このスイスのチームは、2012年の耐久レース世界選手権復活以来、唯一の“LMP1プライベーター・タイトル保持者”としてレースを戦ってきた。彼らは来季2017年に向けても、協力関係にあるフランスのコンストラクター、オレカが製作した『レベリオンR-One』での参戦を準備していたが、ここへきて──まだ未確定ではあるものの──LMP2へのスイッチを検討しているという。
レベリオン・レーシングの代表を務めるバート・ヘイデンは、「この決定はまだこの数日の間になされたものであり、正確なプログラムはまだこの後の推移を待たなくてはならない」とコメント。
「我々はWECの精神を好意的にとらえているし、とても可能性のあるカテゴリーだと思っている。

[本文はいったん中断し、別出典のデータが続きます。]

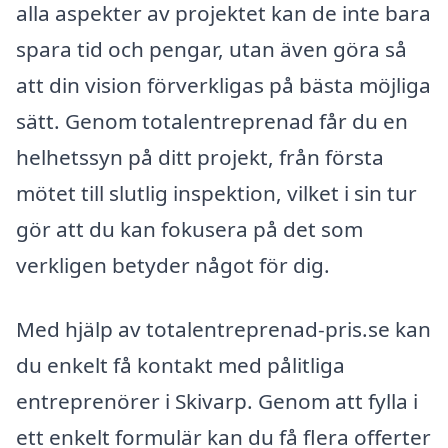
alla aspekter av projektet kan de inte bara
spara tid och pengar, utan även göra så
att din vision förverkligas på bästa möjliga
sätt. Genom totalentreprenad får du en
helhetssyn på ditt projekt, från första
mötet till slutlig inspektion, vilket i sin tur
gör att du kan fokusera på det som
verkligen betyder något för dig.
Med hjälp av totalentreprenad-pris.se kan
du enkelt få kontakt med pålitliga
entreprenörer i Skivarp. Genom att fylla i
ett enkelt formulär kan du få flera offerter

けど、LMP1マシンを製作してそれで何ができるのか? ということは冷静に見つめなければならない」
「オレカとの提携を続ける場合、(2017年規定に準拠し、FIAが製造許可のライセンスを発行した4社のうちの1社である)彼らのLMP2を使用するのが良いのでは、と考えているが、まだ何も決まってはいない」
ヘイデンは、この新規定の導入されるLMP2規定に参入した方が、現在のプライベーターLMP1でエントリーするよりはるかに高いレベルでの“コンペティション”が実現する点も、レベリオンの意思決定に影響を与えたと明かす。
「新たなLMP2カーは現行のマシンより速さが増すことになる。そうなると、現状のLMP1-Lでのエクストラコストを正当化するのがより難しくなる……と言わざるをえない。ならば、速さを増すLMP2カーでレースするのが妥当だろう。それに、我々はレースでより多くの競争に身を置きたい。来季もLMP1-Lグリッドへの新規参入は見込めないだろうからね」
その他の要因として、レベリオンは北米の耐久ビッグイベントへの“復帰”も視野に入れているようだ。
「たしかにP2であれば、そうした魅力的な選択肢も可能となる。すぐには不可能でも、将来的な選択肢になり得るからね」と、ヘイデン。
2012年にWECに参戦を開始したのと時を同じくして、レベリオンはローラ・トヨタB12/60でALMSアメリカン・ル・マン・シリーズ最大のイベント、ロードアトランタでの『プチ・ル・マン』にもエントリー。2012、13年と2連覇を達成している。
この計画が実行されれば、ハイブリッドを搭載するトヨタ、アウディ、ポルシェのワークス系LMP1-H以外にLMP1-Lを走らせるのはバイコレスのみとなる。今季のWECでは開幕以降2台体制で戦ってきたレベリオンだが、ル・マン以降の5戦をタイトル獲得を優先するため1台体制に縮小している。